Ambalajlı meyve suyu koruyucu katkı maddesi içeriyor mu?

0
1270
Prof. Dr. Aziz Ekşi

Meyve suları satış noktalarında uzun süre bozulmadan nasıl kalabiliyor? Peki, satın alınan meyve suyu kapağı açıldıktan sonra neden küfleniyor? Kamuoyunda sıkça dile getiren bu soruları, Lefke Avrupa Üniversitesi Öğretim Üyesi Prof. Dr. Aziz Ekşi yanıtladı.

Mahalle bakkalından ya da bir marketten meyve suyu alırken, doğal hammaddeli bir ürünün bu kadar uzun raf ömrüne sahip olmasına şaşırdığınız oldu mu hiç? Eve aldığınız, son kullanma tarihine aylar olan meyve suyu, açtıktan iki – üç gün sonra bozuldu mu? Peki, sosyal medyada daha ambalajı açılmadan küflenmiş meyve suyu görüntülerine denk geldiniz mi? Tümüyle doğal süreçte gerçekleşen bu olayların nasıl ve nedenini, Lefke Avrupa Üniversitesi Öğretim Üyesi Prof. Dr. Aziz Ekşi anlattı.
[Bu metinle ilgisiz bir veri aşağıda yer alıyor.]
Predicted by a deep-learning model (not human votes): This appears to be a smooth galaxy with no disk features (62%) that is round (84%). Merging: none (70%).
Meyve suyu koruyucu katkı maddesi içermez

Türkiye’de meyve suyu ve nektarlara koruyu madde katılmasına izin verilmediğini belirten Prof. Dr. Aziz Ekşi, “Türk Gıda Kodeksi’nin bu maddesi, 1980’lerden beri geçerlidir. Bu nedenle, koruyucu madde kullanımı, her şeyden önce yasal olarak mümkün değildir. Meyve sularının muhafazası için koruyucu kimyasal madde kullanılması tamamen yasaktır. Zaten meyve suyu endüstrisinin kullanmakta olduğu koruma teknolojisi de, koruyucu katkı maddelerini gerektirmez. Meyve suyunun uzun raf ömrü, gıda muhafazası için 200 yıldır uygulanan fiziksel bir yöntem olan pastörizasyonla sağlanır” dedi.
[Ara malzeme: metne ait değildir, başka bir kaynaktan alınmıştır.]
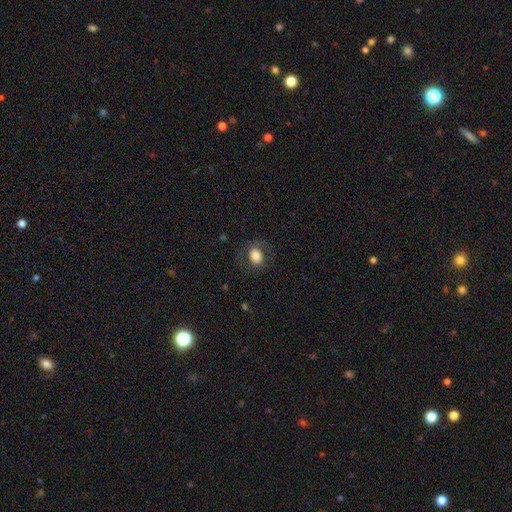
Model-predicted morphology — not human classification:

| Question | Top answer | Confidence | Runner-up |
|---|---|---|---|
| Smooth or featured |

Meyve suyu rafta bozulmadan nasıl duruyor?

Bu soruyu yanıtlamak için önce meyve suyu neden ve nasıl bozuluyor? sorusunu sormak gerekir diyen Prof. Dr. Aziz Ekşi, sözlerine şöyle devam etti: “Besleyici bir gıda olan meyve suyu, mikroorganizmaların, ki bunlar maya olabilir, küf olabilir, bakteri olabilir, gelişmesi için uygun bir ortamdır. Açıkta bırakılan peynirin küflenmesi, ya da sütün ekşimesi gibi. Bozulma, gıda ile beslenen ve doğal fonksiyonlarını yerine getiren mikroorganizmaların marifetidir.”

Meyve sularının raf ömrünün, pastörizasyon işlemiyle sağlandığını belirten Prof. Dr. Aziz Ekşi, devamla, “200 yıldır bilinen ve uygulanan pastörizasyon, kritik bir süreç olmasına rağmen, özünde oldukça basittir. Meyve suyu, bozulmaya yol açabilecek mikroorganizmaların ölmesi için, 95 – 99 °C’ da, 30 – 60 saniye boyunca tutulur, hemen ardından 20 santigratta soğutulur ve aseptik yani, her tür zararlı mikroorganizmadan arındırılmış, bir bölmede steril ambalaja doldurularak, aynı anda kapanır. Özel geliştirilmiş karton ambalaj, cam şişe ya da teneke kutuda, mikroorganizma bulaşmayacak şekilde ambalajlanan meyve suyu, kapağı açılmazsa uzun süre bozulmaz.” dedi.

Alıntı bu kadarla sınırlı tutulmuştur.